Problem details: From the line containing "the thin wooden stick at crop(0, 102, 45, 189), 1.14" to the final line of the material below, return every line exactly. Do not include pictures.

---------- Records provided ----------

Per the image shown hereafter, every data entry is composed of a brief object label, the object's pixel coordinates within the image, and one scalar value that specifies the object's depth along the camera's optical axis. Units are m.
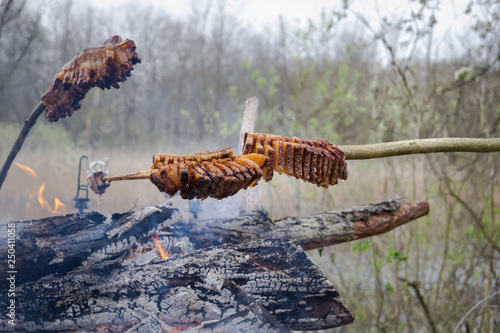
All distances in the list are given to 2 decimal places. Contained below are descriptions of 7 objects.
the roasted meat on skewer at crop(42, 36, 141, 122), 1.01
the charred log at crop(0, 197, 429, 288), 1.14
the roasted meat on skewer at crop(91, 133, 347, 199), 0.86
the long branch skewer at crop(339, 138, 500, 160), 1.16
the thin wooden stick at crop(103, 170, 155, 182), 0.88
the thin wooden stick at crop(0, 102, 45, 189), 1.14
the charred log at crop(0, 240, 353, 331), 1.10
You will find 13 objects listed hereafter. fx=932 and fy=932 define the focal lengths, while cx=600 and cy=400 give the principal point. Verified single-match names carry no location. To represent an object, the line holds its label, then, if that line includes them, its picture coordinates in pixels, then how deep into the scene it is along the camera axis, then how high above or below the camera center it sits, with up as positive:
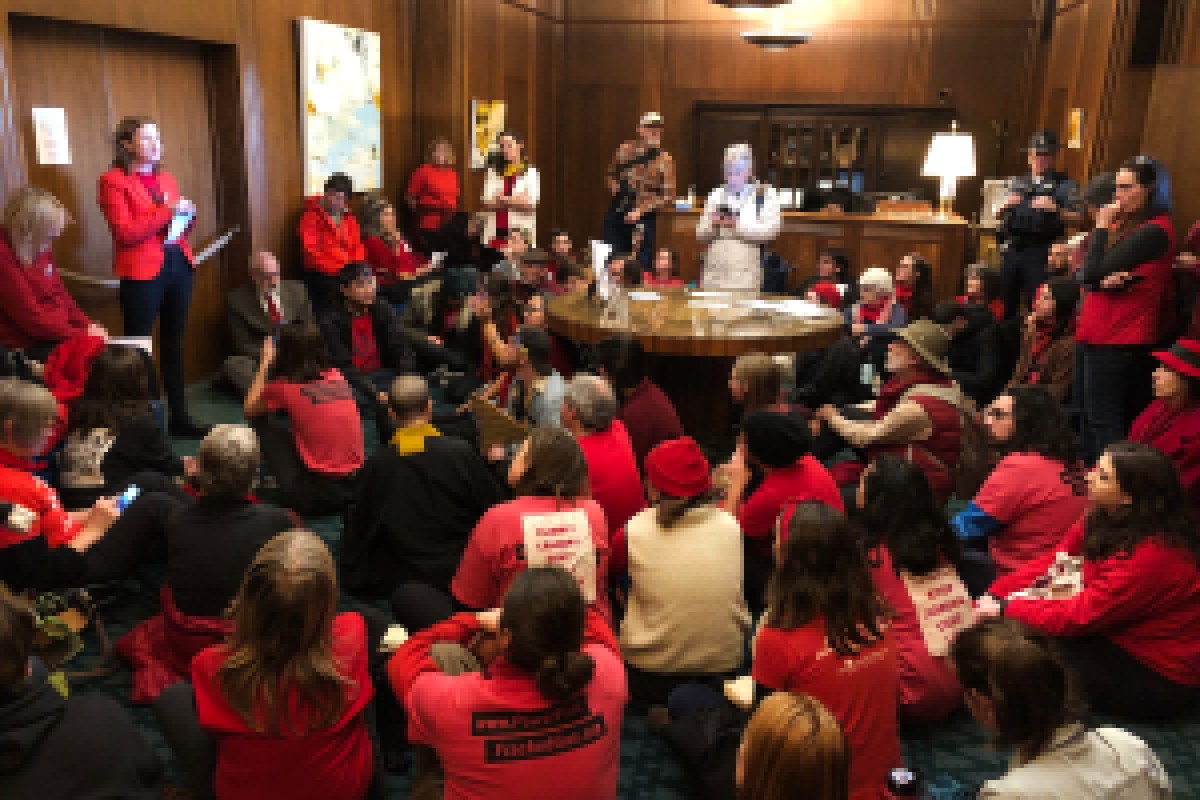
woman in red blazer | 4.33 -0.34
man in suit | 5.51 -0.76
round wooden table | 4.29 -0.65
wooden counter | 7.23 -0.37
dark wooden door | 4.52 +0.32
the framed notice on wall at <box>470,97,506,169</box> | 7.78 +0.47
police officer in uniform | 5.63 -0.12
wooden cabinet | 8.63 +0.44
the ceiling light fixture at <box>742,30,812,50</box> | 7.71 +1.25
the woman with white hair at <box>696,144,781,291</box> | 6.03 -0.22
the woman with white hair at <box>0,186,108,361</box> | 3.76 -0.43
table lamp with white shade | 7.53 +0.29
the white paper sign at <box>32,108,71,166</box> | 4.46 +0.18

----------

Task response:
the thin wooden stick at crop(0, 102, 45, 189), 1.14
the charred log at crop(0, 240, 353, 331), 1.10
You will find 13 objects listed hereafter. fx=932 and fy=932 define the focal lengths, while cx=600 and cy=400 give the principal point. Verified single-match names carry no location. To represent an object, the line holds its label, then, if that line includes them, its picture coordinates in pixels, then how deep into the scene it is along the camera axis, then how high above or below the camera center it sits, with up as positive:
woman in red blazer | 4.33 -0.34
man in suit | 5.51 -0.76
round wooden table | 4.29 -0.65
wooden counter | 7.23 -0.37
dark wooden door | 4.52 +0.32
the framed notice on wall at <box>470,97,506,169</box> | 7.78 +0.47
police officer in uniform | 5.63 -0.12
wooden cabinet | 8.63 +0.44
the ceiling light fixture at <box>742,30,812,50</box> | 7.71 +1.25
the woman with white hair at <box>696,144,781,291</box> | 6.03 -0.22
the woman with white hair at <box>0,186,108,361</box> | 3.76 -0.43
table lamp with white shade | 7.53 +0.29
the white paper sign at <box>32,108,71,166</box> | 4.46 +0.18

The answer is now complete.